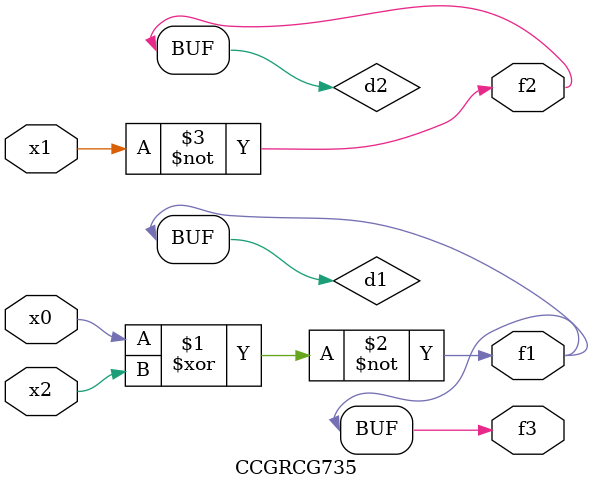
<source format=v>
module CCGRCG735(
	input x0, x1, x2,
	output f1, f2, f3
);

	wire d1, d2, d3;

	xnor (d1, x0, x2);
	nand (d2, x1);
	nor (d3, x1, x2);
	assign f1 = d1;
	assign f2 = d2;
	assign f3 = d1;
endmodule

</source>
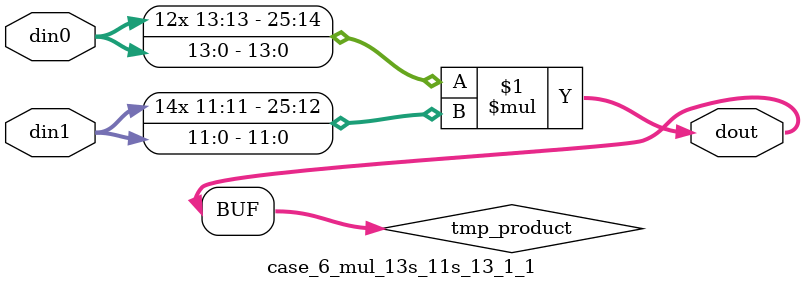
<source format=v>

`timescale 1 ns / 1 ps

 module case_6_mul_13s_11s_13_1_1(din0, din1, dout);
parameter ID = 1;
parameter NUM_STAGE = 0;
parameter din0_WIDTH = 14;
parameter din1_WIDTH = 12;
parameter dout_WIDTH = 26;

input [din0_WIDTH - 1 : 0] din0; 
input [din1_WIDTH - 1 : 0] din1; 
output [dout_WIDTH - 1 : 0] dout;

wire signed [dout_WIDTH - 1 : 0] tmp_product;



























assign tmp_product = $signed(din0) * $signed(din1);








assign dout = tmp_product;





















endmodule

</source>
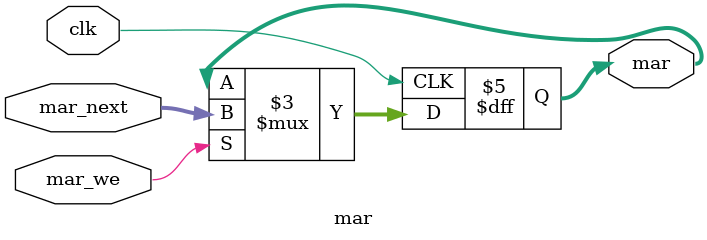
<source format=v>
module mar(clk, mar_we, mar_next, mar);
    input clk;
    input mar_we;
    input [31:0] mar_next;
    output reg [31:0] mar;
  always @(posedge clk) begin
    if (mar_we == 1) begin
      mar <= mar_next;
    end
  end
endmodule
</source>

— Your assignment —
Only the lines from the line with "input [din1_WIDTH - 1 : 0] din1;" through the end of the entries above, copied exactly and with both ends included, belong in the response; the pictures do not.

— Answer box —
input [din1_WIDTH - 1 : 0] din1; 
output [dout_WIDTH - 1 : 0] dout;

wire signed [dout_WIDTH - 1 : 0] tmp_product;



























assign tmp_product = $signed(din0) * $signed(din1);








assign dout = tmp_product;





















endmodule

</source>
<source format=v>
module mar(clk, mar_we, mar_next, mar);
    input clk;
    input mar_we;
    input [31:0] mar_next;
    output reg [31:0] mar;
  always @(posedge clk) begin
    if (mar_we == 1) begin
      mar <= mar_next;
    end
  end
endmodule
</source>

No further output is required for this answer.